We investigate the distributed data storage problem in the SIN, and the main objective is to improve the energy efficiency of the AS network such as data dissemination cost and computational overheads. Since there exists a trade-off between the reconstruction performance and the energy consumption, we also aim to make our strategy sacrificing less performance. In this article, storage packet is generated based on the CS theory and the data dissemination process is performed according to the “one-hop” broadcasting mechanism, that is, each node only broadcasts its own source packet once. Thus, information is only exchanged between neighboring nodes. We denote our strategy by distributed storage strategy based on compressed sensing (DSSCS). Detailed theoretical analysis and extensive simulations are provided to evaluate the proposed strategy compared with other representative strategies; the results show that the DSSCS strategy guarantees the CS reconstruction performance under both sparse orthonormal basis (e.g. canonical basis) and dense orthonormal basis (e.g. discrete cosine transform (DCT) basis), while improving the energy efficiency.

The remainder of this article is organized as follows. In section “Background and related work,” we briefly review the AS networks of SIN, CS theory, and the related work about CS-based distributed storage strategies in wireless networks. In section “Network model and problem description,” we define the network model and describe the problem. In section “Proposed DSSCS strategy,” we propose the DSSCS strategy to achieve the balance between CS reconstruction performance and energy efficiency. Then, the validity of DSSCS strategy and data dissemination cost are analyzed in section “Theoretical analysis.” In section “Simulation results and discussions,” simulation results and discussions are presented. Finally, we make conclusion in section “Conclusion.”
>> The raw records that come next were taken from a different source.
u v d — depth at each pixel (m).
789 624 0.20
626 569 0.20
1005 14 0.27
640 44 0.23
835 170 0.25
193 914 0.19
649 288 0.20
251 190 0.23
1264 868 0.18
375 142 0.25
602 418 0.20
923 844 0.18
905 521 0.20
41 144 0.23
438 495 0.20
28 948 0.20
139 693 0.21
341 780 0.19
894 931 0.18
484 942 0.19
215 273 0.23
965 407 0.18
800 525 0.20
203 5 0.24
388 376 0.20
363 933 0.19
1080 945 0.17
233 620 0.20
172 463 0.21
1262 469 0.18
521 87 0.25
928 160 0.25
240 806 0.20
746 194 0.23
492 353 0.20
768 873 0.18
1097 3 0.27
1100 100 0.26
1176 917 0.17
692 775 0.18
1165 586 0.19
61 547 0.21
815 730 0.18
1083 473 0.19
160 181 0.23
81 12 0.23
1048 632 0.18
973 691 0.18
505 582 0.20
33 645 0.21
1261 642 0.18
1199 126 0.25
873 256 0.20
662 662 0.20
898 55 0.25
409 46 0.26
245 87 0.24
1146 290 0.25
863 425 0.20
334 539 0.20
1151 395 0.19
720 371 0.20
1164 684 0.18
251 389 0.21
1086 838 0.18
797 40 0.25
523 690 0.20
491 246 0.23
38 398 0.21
Background and related work

In this section, we briefly introduce the necessary background to design our strategy.

AS networks of SIN

The SIN is a space-based information infrastructure that contains different kinds of space nodes. As shown in Figure 1, these nodes are located in different altitude of space orbit and work within various circumstances with either dynamic (e.g. low earth orbit satellites) or static (e.g. grid topology on the earth) statuses. The unified management approach is not efficient for SIN because it induces lots of control messages, which consume excessive energy and network capacities. Therefore, as shown in Figure 2, we decouple the SIN into a series of hierarchical AS networks, each AS network contains a collection of similar space nodes and can be modeled as a homogeneous network.⁴ For example, AS-1 contains the satellites, AS-2 contains the airplanes, AS-3 contains the HAPs, and AS-4 contains the ground terminates. In addition, individual AS network can be further divided into sub-AS networks if necessary. Independent manage strategy can be adopted in each AS (sub-AS) network. This will decouple the complex SIN into quasi-static sub-networks, which makes the control easier to carry out.

Figure 1.

The architecture of SIN.

Figure 2.

The whole SIN is divided into a series of AS networks based on the property of space nodes.

CS

CS theory^15–17 states that sparse or compressible information can be successfully reconstructed at a sub-Nyquist sampling rate with high probability (WHP). In particular, suppose an N-dimensional vector $x = (x_{1}, \dots, x_{N})^{T}$ can be expressed as

x = Ψ θ = \sum_{i = 1}^{N} θ_{i} ψ_{i}

(1)

where $θ = (θ_{1}, \dots, θ_{N})^{T}$ is the transform coefficient vector in an deterministic orthogonal basis $Ψ = (ψ_{1}, \dots, ψ_{N})$ . We say $x$ is K-sparse if and only if (iff) $θ$ has at most K non-zero entries. Then, the N-dimensional vector $x$ can be successfully reconstructed through

y = Φ x = Φ Ψ θ

(2)

where $y$ is a M-dimensional measurement vector with $M \geq K \log (N / K)$ , $Φ$ is the $M \times N$ measurement matrix which should satisfy the following restricted isometry property (RIP)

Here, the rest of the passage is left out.